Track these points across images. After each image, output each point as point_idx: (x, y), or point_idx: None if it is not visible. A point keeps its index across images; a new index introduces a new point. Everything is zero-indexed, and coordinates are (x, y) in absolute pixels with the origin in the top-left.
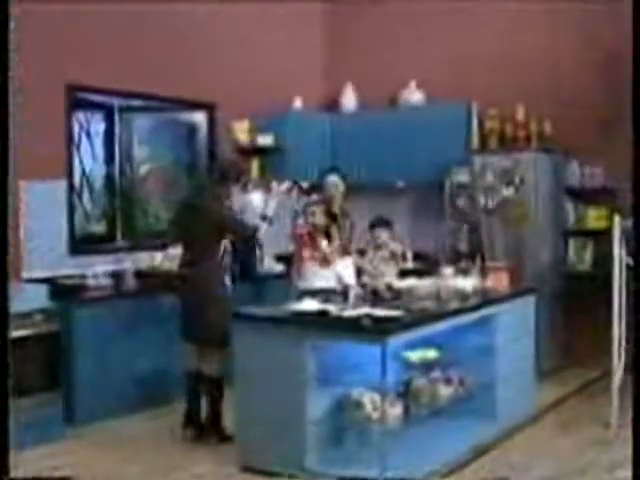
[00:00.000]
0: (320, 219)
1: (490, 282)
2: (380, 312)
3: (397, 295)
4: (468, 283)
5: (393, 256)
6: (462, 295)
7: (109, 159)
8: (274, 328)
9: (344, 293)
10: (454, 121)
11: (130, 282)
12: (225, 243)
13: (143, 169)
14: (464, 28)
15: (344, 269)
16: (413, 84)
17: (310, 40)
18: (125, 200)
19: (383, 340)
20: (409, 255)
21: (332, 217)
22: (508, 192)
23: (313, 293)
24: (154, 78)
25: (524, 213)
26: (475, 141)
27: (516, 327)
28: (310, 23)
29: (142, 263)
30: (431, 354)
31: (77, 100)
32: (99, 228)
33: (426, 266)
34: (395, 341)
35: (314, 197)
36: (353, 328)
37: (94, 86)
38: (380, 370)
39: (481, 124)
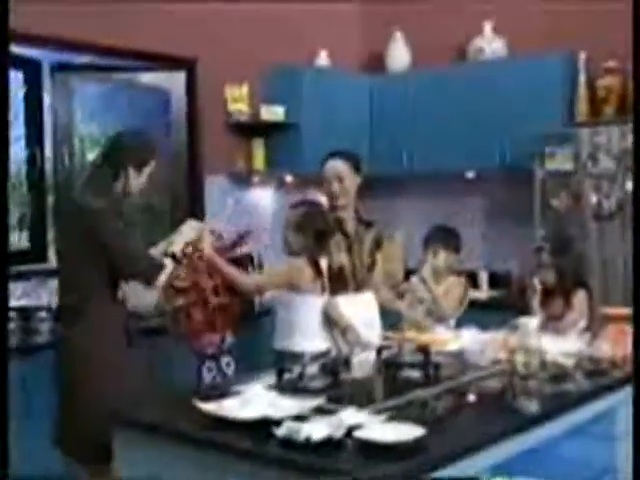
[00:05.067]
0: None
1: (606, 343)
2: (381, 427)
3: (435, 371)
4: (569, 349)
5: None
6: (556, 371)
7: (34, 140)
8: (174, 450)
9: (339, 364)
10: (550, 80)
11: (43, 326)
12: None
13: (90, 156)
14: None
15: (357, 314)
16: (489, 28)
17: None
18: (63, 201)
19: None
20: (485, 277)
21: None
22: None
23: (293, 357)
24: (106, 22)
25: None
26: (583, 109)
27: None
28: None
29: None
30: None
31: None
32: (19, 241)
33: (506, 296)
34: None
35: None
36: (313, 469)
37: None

Instructions to follow. Once the pictures are set aside, write out each record exactly.

Answer space.
Track these points across images. After each image, output each point as point_idx: (x, y), or point_idx: None if it is not visible. A point keeps its index across images; a new index introduces a new point. Everything is zero-indexed, and coordinates are (x, y) in absolute pixels with the origin in the top-left.
[00:00.000]
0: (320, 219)
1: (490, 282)
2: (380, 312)
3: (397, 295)
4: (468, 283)
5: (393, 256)
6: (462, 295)
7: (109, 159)
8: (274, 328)
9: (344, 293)
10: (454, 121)
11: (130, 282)
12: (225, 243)
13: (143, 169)
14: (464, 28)
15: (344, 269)
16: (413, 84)
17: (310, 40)
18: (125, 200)
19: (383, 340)
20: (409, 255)
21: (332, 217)
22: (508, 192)
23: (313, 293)
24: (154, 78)
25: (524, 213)
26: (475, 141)
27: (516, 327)
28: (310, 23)
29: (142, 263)
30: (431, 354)
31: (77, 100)
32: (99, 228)
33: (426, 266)
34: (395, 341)
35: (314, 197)
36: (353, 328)
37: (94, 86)
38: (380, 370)
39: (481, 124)
[00:05.067]
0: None
1: (606, 343)
2: (381, 427)
3: (435, 371)
4: (569, 349)
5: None
6: (556, 371)
7: (34, 140)
8: (174, 450)
9: (339, 364)
10: (550, 80)
11: (43, 326)
12: None
13: (90, 156)
14: None
15: (357, 314)
16: (489, 28)
17: None
18: (63, 201)
19: None
20: (485, 277)
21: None
22: None
23: (293, 357)
24: (106, 22)
25: None
26: (583, 109)
27: None
28: None
29: None
30: None
31: None
32: (19, 241)
33: (506, 296)
34: None
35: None
36: (313, 469)
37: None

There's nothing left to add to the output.